Почему начиная с 60-х годов в советском обществе стало нарастать ощущение, что жизнь устроена неправильно?
В те годы советское общество изменилось кардинально. Объективно это заключалось в том, что произошла очень быстрая урбанизация, и 70 % населения стали жить в городах. В то же время основную активную часть общества стали составлять те, кто родился в 30— 40-е годы. Это было принципиально новое для СССР поколение, во многих смыслах уникальное для всего мира. Это были люди, не только не испытавшие сами, но даже не видевшие зрелища массовых социальных страданий. Капиталистический Запад — «общество двух третей». Страдания бедной трети очень наглядны и сплачивают «средний класс». В этом смысле Запад поддерживает коллективную память о социальных страданиях, а СССР 70-х годов эту память утратил. Молодежь уже не верила, что такие страдания вообще существуют.
Возникло первое в истории сытое общество, о котором не было ни традиционного, ни научного знания. Его свойства были неизвестны. О том, как оно себя поведет, не могли сказать интуиция и опыт стариков, не могли сказать и общественные науки. Кое-что верно подметил, наблюдая западный «средний класс», философ Ортега-и-Гассет в книге «Восстание масс», но в СССР тогда таких философов не читали. Вот урок для всех левых сил: главные опасности ждут социализм не в периоды трудностей и нехватки, а именно тогда, когда сытое общество утрачивает память об этих трудностях. Абстрактное знание о них не действует. Здесь есть нерешенная теоретическая проблема.
Под новыми объективными характеристиками советского общества 70-х годов скрывалась главная, невидимая опасность — быстрое и резкое ослабление, почти исчезновение прежней мировоззренческой основы советского строя. В то время официальное советское обществоведение утверждало, что такой основой является марксизм, оформивший в рациональных (и даже научных) понятиях стихийные представления трудящихся о равенстве и справедливости. Эта установка была ошибочной. Мировоззренческой основой советского строя, как говорилось выше, был общинный крестьянский коммунизм. Западные философы иногда добавляли слово «архаический» и говорили, что он был «прикрыт тонкой пленкой европейских идей — марксизмом». Это прекрасно понимали и большевики, и их противники. Это понимало и космополитическое течение внутри победившего большевизма.
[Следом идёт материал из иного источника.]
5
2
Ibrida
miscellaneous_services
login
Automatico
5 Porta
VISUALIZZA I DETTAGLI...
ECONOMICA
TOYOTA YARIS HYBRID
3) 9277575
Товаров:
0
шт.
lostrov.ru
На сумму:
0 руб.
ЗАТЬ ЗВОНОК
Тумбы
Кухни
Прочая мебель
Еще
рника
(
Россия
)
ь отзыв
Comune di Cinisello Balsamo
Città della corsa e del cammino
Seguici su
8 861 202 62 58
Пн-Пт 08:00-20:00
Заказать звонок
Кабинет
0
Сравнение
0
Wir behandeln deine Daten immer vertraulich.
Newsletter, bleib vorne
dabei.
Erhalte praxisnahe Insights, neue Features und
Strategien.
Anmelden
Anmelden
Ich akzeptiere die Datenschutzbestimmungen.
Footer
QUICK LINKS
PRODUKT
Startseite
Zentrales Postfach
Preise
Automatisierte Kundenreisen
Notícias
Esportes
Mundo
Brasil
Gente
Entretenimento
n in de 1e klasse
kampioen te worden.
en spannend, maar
В 60-е годы оно вновь вышло на арену, и влияние его стало нарастать в среде интеллигенции и нового молодого поколения. Поэтому перестройка — этап большой русской революции XX века, которая лишь на время была «заморожена» единством народа ради индустриализации и войны. Сознательных! авангард перестройки — наследники троцкизма и, в меньшей степени, либералов и меньшевиков.
Философия крестьянского коммунизма к 60-м годам исчерпала свой потенциал по указанным выше объективным причинам, хотя важнейшие ее положения сохраняются и поныне на уровне архетипов коллективного бессознательного. Если считать периодичность смены поколений за 12 лет, то эффективности крестьянского коммунизма как мировоззренческой основы советского строя хватило на 4–5 поколений. Люди рождения 50-х годов вырастали в новых условиях, их культура формировалась под влиянием кризиса массовой урбанизации и мощного потока образов и символов с Запада.
К концу 70-х годов в общественно активный возраст вошел социокультурный тип, фундаментально отличный от предыдущих поколений [73] . Если бы советский проект исходил из рациональной и реалистичной антропологической модели, то за 50—60-е годы вполне можно было бы подтянуть сознание к бытию. Это значило выработать новый язык, на котором советский проект был бы изложен новому поколению без апелляции к подспудному мессианскому чувству. Однако старики этой проблемы не видели, т. к. в них бессознательный большевизм был еще жив. А новое поколение номенклатуры искало ответ на эту проблему (осознаваемую лишь интуитивно) в марксизме-ленинизме, где найти ответа не могло. Это вызвало идейный кризис.